Today, her paintings serve as bridges, connecting the personal and the universal, the ancestral and the contemporary, the human and the infinite. Faces and forms emerge from textured layers that mirror the many selves, stories, and histories we each carry. The earthy tones and pigments echo the red soil of Africa, grounding her work in a sense of place and heritage. From afar, the pieces read as unified forms; up close, they reveal hidden details, much like the layers of identity and memory that shape us.
Catherine’s art doesn’t apologize for existing. There’s a raw sincerity in her work, an organic choreography of bodies, gazes, and textures. She doesn’t follow trends; she follows an inner knowing. Her brush becomes a bridge between intuition and expression. She dares to go deep, venturing into the darkness to uncover the light, painting bold, unusual faces, and the raw yet profound confrontations of life.
What inspires you most in your artistic practice right now?
Right now, I’m deeply inspired by the textures of old walls, how paint changes through time, how nature reclaims what was once human-made. I often find myself observing light and shadow, not just on surfaces, but on people’s faces, on emotions. I’m fascinated by how these contrasts reveal truth. My work always returns to that balance between shadow and light, between what we show and what we hide, both individually and collectively.
How does your cultural background or the energy of New York influence your creative process?
My cultural background shapes everything, from my use of color to the way I perceive energy and emotion.
I’ve always felt that I lived between worlds, growing up French-Ghanian. Because of this, my art taps into stories of duality, resilience, and identity. My African roots connect me to rhythm, depth, and raw expression.
Living in Upstate New York has also been deeply influential, the trees, the changing seasons, the silence. Painting outdoors there gives me a sense of grounding and freedom at the same time. It’s a space where I can breathe, listen, and let creation unfold naturally, without noise or expectation.
What role does memory play in your art?
Memory is central. When I paint, I feel I connect to the ether, to messages, fragments, and memories that don’t only belong to me. My work is about remembering: remembering who we are beyond the identity, beyond the story. I think our soul comes to Earth to experience, to evolve, and to remember its essence. My art is an act of re-incarnation — bringing the invisible back into form.

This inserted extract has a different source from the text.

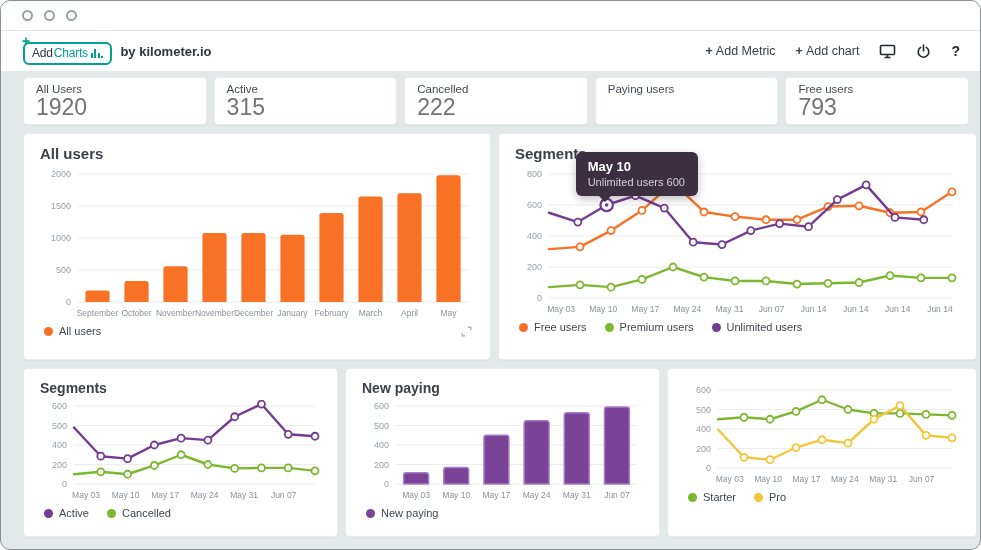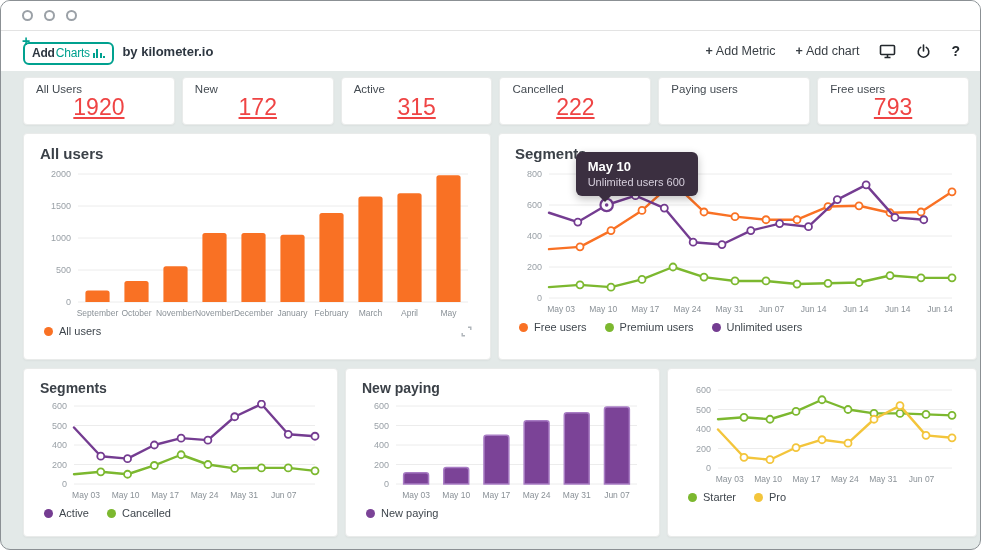"Add" .logo-add { font-weight: 700 -> 400 }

What’s your ideal day in Lisbon dedicated to art and culture?
Every day feels like art to me, every encounter, every color on the street, every expression. But if I imagine an ideal day in Lisbon: I’d start early, maybe with movement, the gym or a walk, to awaken the body. Then I’d wander through the city, observing how light hits the old tiles, how people move, how the air feels. I’d spend the afternoon painting, then visit a gallery or meet with other artists to exchange ideas. The day would end with dinner among friends, good conversation, laughter, and inspiration flowing naturally. That’s art for me: connection and presence.
How do you navigate the balance between intuition and intention in your practice?
For me, intuition is quiet, a knowing that doesn’t need to speak loudly. Intention is the energy that gives it direction. My process always begins with intuition, spontaneous exploration, gestures that come before thought and then intention arrives to give form and coherence. It’s a dance between surrender and structure, between listening and shaping.
What do you hope viewers take away from your work?
I hope they remember not something external, but something within themselves. A remembrance of their soul, their purpose, their connection to something larger. My work is an invitation to look beyond the surface and reconnect with essence to feel, even for a moment, why we came here.